Ma thèse, au contraire, défendue dans le détail et désormais largement validée, affirme que le grand ralentissement de la productivité est imputable, en réalité, à une diminution considérable des personnes encore motivées par la création de nouvelles méthodes commerciale et de nouveaux produits, et non par la Grande Société. Il est assurément peu plausible que celles et ceux qu’a aidés la Grande Société soient à blâmer. Quoi qu’il en soit, on ne connaît pas d’études économétriques montrant que les pays qui aident plus volontiers les défavorisés ont une croissance moindre.

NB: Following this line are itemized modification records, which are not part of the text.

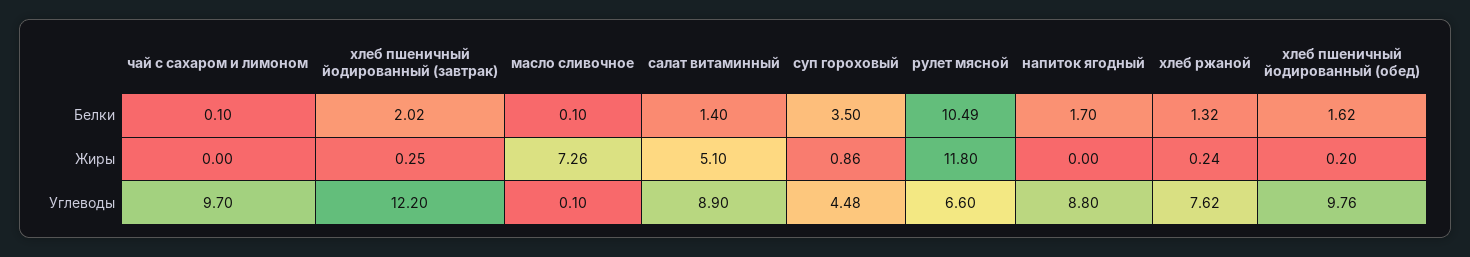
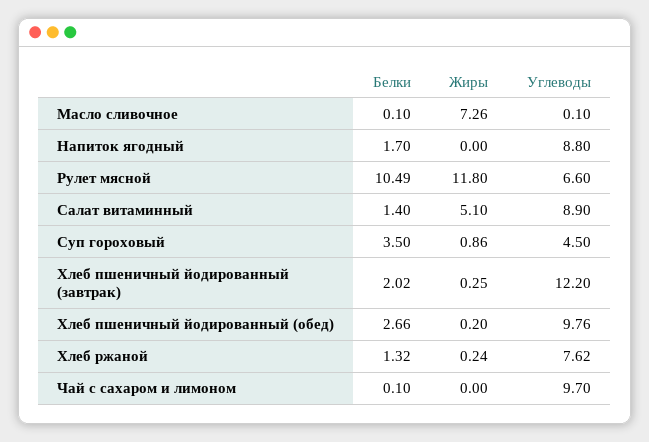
  {
    "чай с сахаром и лимоном": {
      "Белки": 0.1,
      "Жиры": 0,
      "Углеводы": 9.7
    },
    "хлеб пшеничный йодированный (завтрак)": {
      "Белки": 2.02,
      "Жиры": 0.25,
      "Углеводы": 12.2
    },
    "масло сливочное": {
      "Белки": 0.1,
      "Жиры": 7.26,
      "Углеводы": 0.1
    },
    "салат витаминный": {
      "Белки": 1.4,
      "Жиры": 5.1,
      "Углеводы": 8.9
    },
    "суп гороховый": {
      "Белки": 3.5,
      "Жиры": 0.86,
-     "Углеводы": 4.48
+     "Углеводы": 4.5
    },
    "рулет мясной": {
      "Белки": 10.49,
      "Жиры": 11.8,
      "Углеводы": 6.6
    },
    "напиток ягодный": {
      "Белки": 1.7,
      "Жиры": 0,
      "Углеводы": 8.8
    },
    "хлеб ржаной": {
      "Белки": 1.32,
      "Жиры": 0.24,
      "Углеводы": 7.62
    },
    "хлеб пшеничный йодированный (обед)": {
-     "Белки": 1.62,
+     "Белки": 2.66,
      "Жиры": 0.2,
      "Углеводы": 9.76
    }
  }

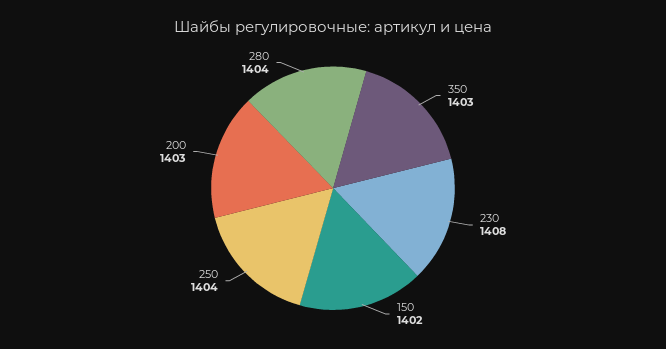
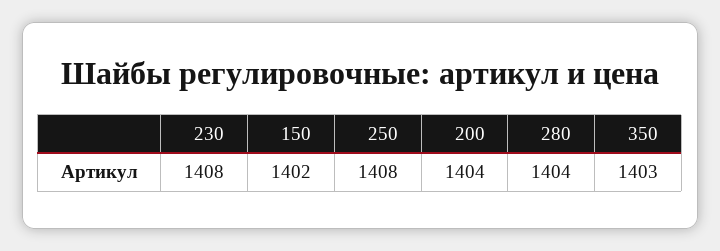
  {
    "350": 1403,
    "230": 1408,
    "150": 1402,
-   "250": 1404,
+   "250": 1408,
-   "200": 1403,
+   "200": 1404,
    "280": 1404
  }

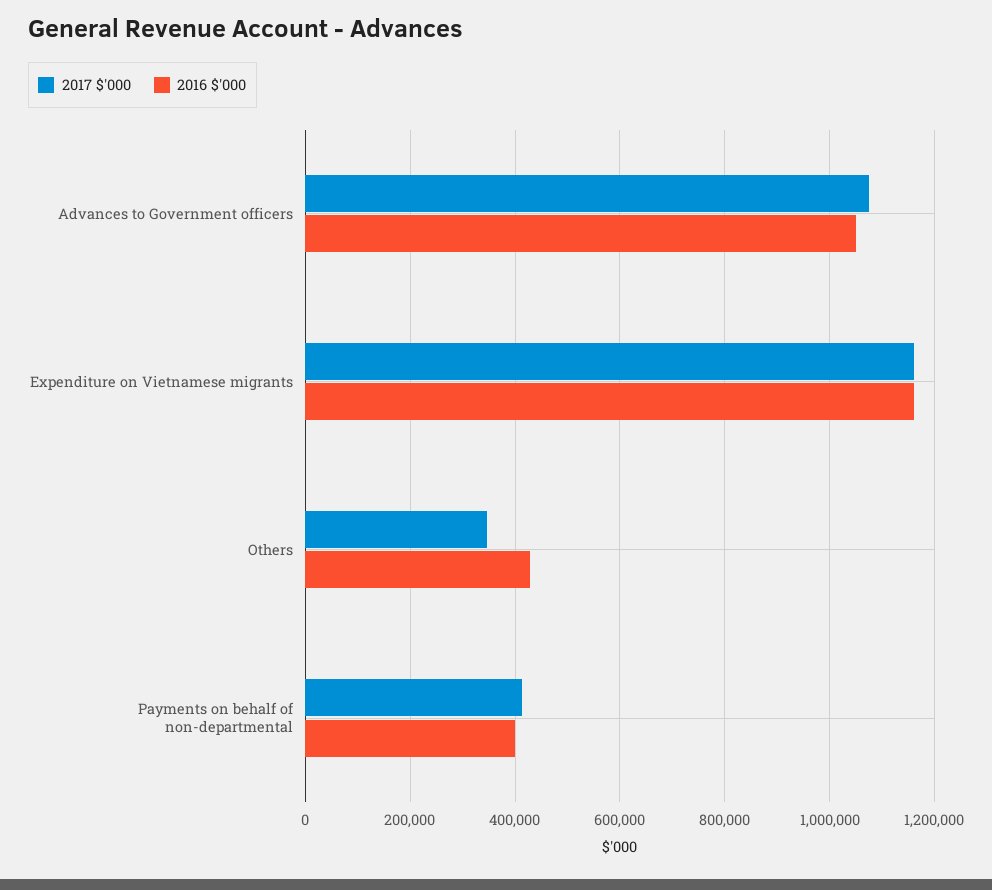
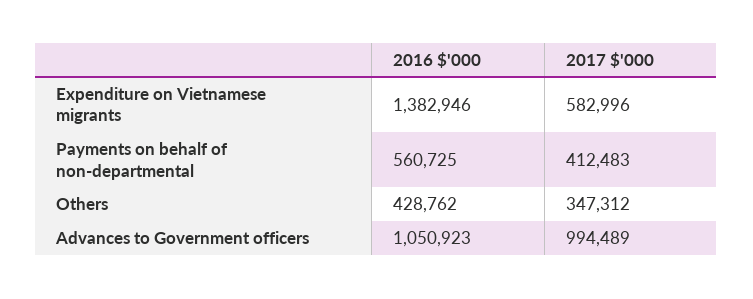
  {
    "2017 $'000": {
-     "Advances to Government officers": 1080000,
+     "Advances to Government officers": 994489,
-     "Expenditure on Vietnamese migrants": 1160000,
+     "Expenditure on Vietnamese migrants": 582996,
      "Others": 347312,
      "Payments on behalf of non-departmental": 412483
    },
    "2016 $'000": {
      "Advances to Government officers": 1050923,
-     "Expenditure on Vietnamese migrants": 1160000,
+     "Expenditure on Vietnamese migrants": 1382946,
      "Others": 428762,
-     "Payments on behalf of non-departmental": 400000
+     "Payments on behalf of non-departmental": 560725
    }
  }

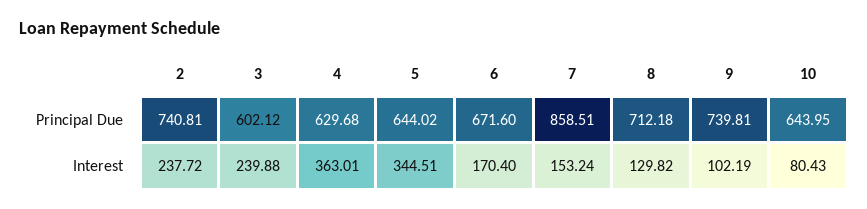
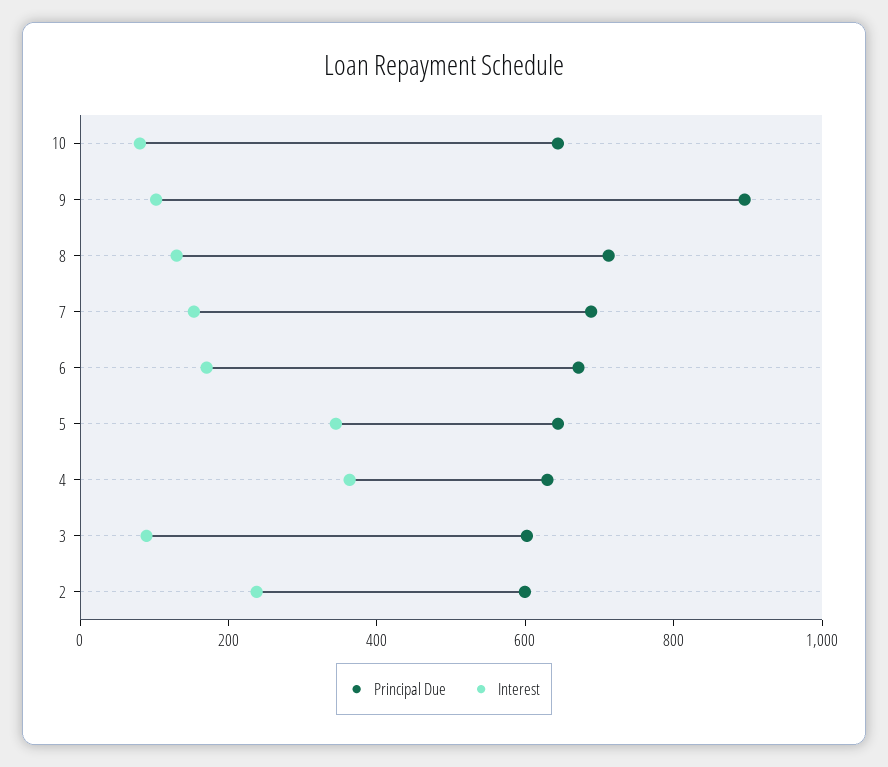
  {
    "Principal Due": {
-     "2": 740.81,
+     "2": 600,
      "3": 602.12,
      "4": 629.68,
      "5": 644.02,
      "6": 671.6,
-     "7": 858.51,
+     "7": 700,
      "8": 712.18,
-     "9": 739.81,
+     "9": 900,
      "10": 643.95
    },
    "Interest": {
      "2": 237.72,
-     "3": 239.88,
+     "3": 100,
      "4": 363.01,
      "5": 344.51,
      "6": 170.4,
      "7": 153.24,
      "8": 129.82,
      "9": 102.19,
      "10": 80.43
    }
  }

Un autre point soulève des inquiétudes, qu’on pourrait nommer, en l’occurrence, la « charge de capacité budgétaire ». Certains économistes ou milieux d’affaires craignent qu’en augmentant des taux d’imposition déjà élevés dans l’espoir de réunir les sommes nécessaires à une réduction substantielle de la pauvreté, on ne parvienne pas à collecter beaucoup plus de recettes, voire qu’on en perde, puisque les contribuables diminueraient alors leur offre de travail et que les entreprises ne seraient plus incitées à renforcer leur efficience. Il n’existe pourtant pas le commencement d’une preuve scientifique montrant que les économies occidentales – et moins encore l’économie faiblement imposée des États-Unis – auraient atteint les limites de leur capacité budgétaire.

Les États-Unis (et, à des degrés différents, d’autres gouvernements occidentaux) disposent donc d’une marge de manœuvre suffisante pour s’attaquer à l’injustice économique. Pour amener à un niveau acceptable les salaires des travailleurs peu payés, l’État pourra vouloir mettre en place un barème de subventions destinées à relever plus fortement les taux salariaux de ceux qui sont en bas de l’échelle. Le barème fixera dans ces conditions des subventions progressivement décroissantes pour chaque tranche salariale supérieure.

L’attention aujourd’hui portée à l’injustice économique provient pour une bonne part de l’influence exercée par l’ouvrage séminal du philosophe John Rawls, Théorie de la justice, dont la première publication en anglais remonte à presque cinquante ans. Rawls y affirme, notamment, que la justice nécessite qu’on remonte le plus possible la rémunération de celles et ceux qui sont le moins bien payés – ce qui implique une imposition jusqu’au niveau de capacité. (J’ai, peu de temps après, proposé un modèle d’imposition rawlsienne, dans un article paru en 1973.) Bien sûr, toute théorie s’extrait de la multiplicité des choses, et Rawls considérait la pauvreté quelles qu’en soient les causes. Mon espoir aujourd’hui serait de travailler pour une économie qui soit à la fois juste et inclusive.

S’il est important de connaître le chemin permettant d’échapper à la pauvreté, il importe également de savoir comment ne pas y tomber. Nous devons nous opposer à un revenu de base universel – utilisation déplorable des recettes publiques qui seraient mieux employées à augmenter le revenu des travailleurs les moins payés afin qu’il atteigne le niveau suffisant pour leur permette de subvenir à leurs besoins, ce qui est essentiel pour l’estime de soi. Par ailleurs, un RUB exclurait du travail les allocataires et leurs enfants (ou les maintiendrait en dehors), alors même que le travail est pour beaucoup la seule voie disponible vers l’accomplissement de soi et vers une présence au monde satisfaisante.